Arcanes Mineures

Marguerite de Valois

Marguerite de Valois n’eut pas besoin d’attendre la réécriture de son histoire par Alexandre Dumas pour mener une vie romanesque. Déjà reconnue en son temps pour sa beauté et sa culture sans pareilles, celle que l’on n’appelait pas encore « la reine Margot » partageait avec son mari Henri de Navarre (le futur Henri IV) son goût pour les relations passionnelles et extra-conjugales. Hélas en ces temps les intrigues politiques et les élans du cœur faisaient rarement bon ménage. Pour sauver son frère Charles IX d’un complot dont il faisait l’objet, Marguerite ne dut-elle pas dénoncer son amant Boniface de La Môle, qui fut promptement condamné à la décapitation ? On dit qu’emplie de chagrin, elle racheta au bourreau la tête du supplicié et l’enterra dans le jardin de l’abbaye de Montmartre.

En février 1576, Henri de Navarre s’enfuit de Paris à l’occasion d’une partie de chasse en forêt de Senlis, se libérant ainsi de la tutelle forcée d’Henri III. Furieux de cette trahison, le roi et sa mère Catherine de Médicis refusent à Marguerite ses demandes répétées de rejoindre son époux afin de pouvoir maintenir le lien politique entre les deux familles. Excédée par cette situation, Marguerite décide de se rapprocher de son jeune frère François-Hercule d’Alençon, dont les ambitions pourraient l’aider à atteindre ses fins. Prétextant des problèmes de santé, elle organisa un voyage aux eaux de Spa qui lui permettrait à son retour de séjourner en son domaine de La Fère, où son jeune frère l’y rejoindrait.

La guerre était bien présente sur les terres de Flandres, et le voyage ne s’annonçait pas serein. On peut lire dans les Mémoires de Marguerite toutes les péripéties qu’elle dut traverser. Comment elle apprit que le roi Henri III, la soupçonnant de comploter contre lui, avait dévoilé son itinéraire et ses desseins à la fois aux armées espagnoles et huguenotes. Comment elle fut trahie d’abord par son secrétaire qui fit annuler son laisser-passer, puis par son trésorier qui fit saisir ses chevaux et son équipage en prétendant ne plus avoir d’argent pour payer le voyage. Comment Marguerite et sa suite sur leur parcours improvisé furent souvent reçues avec force hostilité par des populations qu’elle décrit comme simples et avinées. Comment, poursuivie par l’armée espagnole, elle se retrouva face à la porte close du donjon d’un château ami, le maître des lieux s’étant absenté et sa femme ne l’ayant pas reconnue. Comment enfin elle dut abandonner carrosse et bagages pour parcourir à cheval les dernières lieues qui la séparaient de La Fère, en évitant les armées huguenotes qui l’attendaient.

C’est donc avec grand soulagement qu’elle retrouva son frère François à La Fère, avec qui elle put passer les deux mois qui suivirent en toute quiétude.
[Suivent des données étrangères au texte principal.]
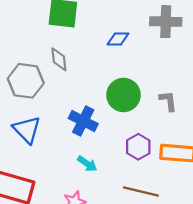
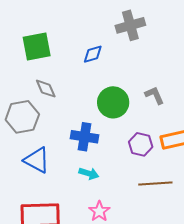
cyan arrow: (87, 164) -> (89, 174), moved

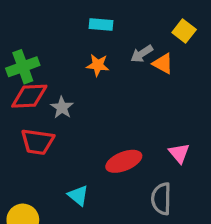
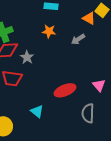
gray arrow: (142, 54) -> (78, 39), moved
orange triangle: (163, 64) -> (89, 18), moved

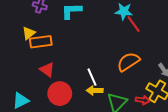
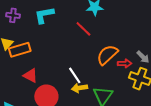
red line: (134, 24) -> (83, 29), moved
red arrow: (143, 100) -> (125, 63), moved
Ce dernier trouva le cadre à son goût, et toujours dans ses Mémoires, Marguerite lui fait dire : « O ma royne ! Qu’il fait bon avec vous ! Mon Dieu, ceste compagnie est un paradis comblé de toutes sortes de délices, et celle d’où je suis party un enfer remply de toutes sortes de furies et tourmens ».
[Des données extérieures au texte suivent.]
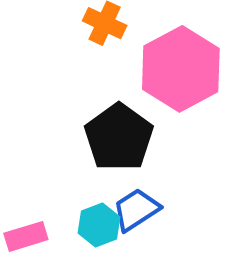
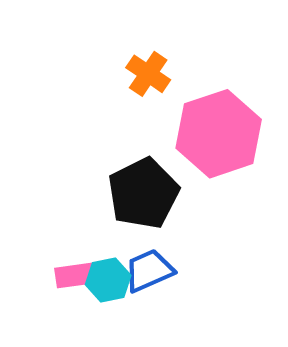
pink rectangle: (26, 236) -> (77, 275), moved

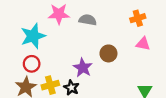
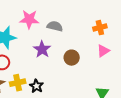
pink triangle: (143, 44) -> (103, 51), turned -48
purple star: (83, 68) -> (42, 49), moved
C’est lors de ce séjour que Marguerite rencontra Jacques de Harlay, seigneur de Champvallon, avec qui elle entretint une relation passionnelle qui devait contribuer à sa déchéance. En effet quelques temps après son retour à Paris, à l’occasion d’un bal donné au Louvre, elle dut subir la fureur et les insultes du roi Henri III qui l’accusa de comploter avec François d’Alençon et même d’avoir donné un enfant à Champvallon en l’absence de son époux. Marguerite de Valois fut alors chassée de Paris et emprisonnée dans la forteresse d’Usson où elle demeura près de 20 ans.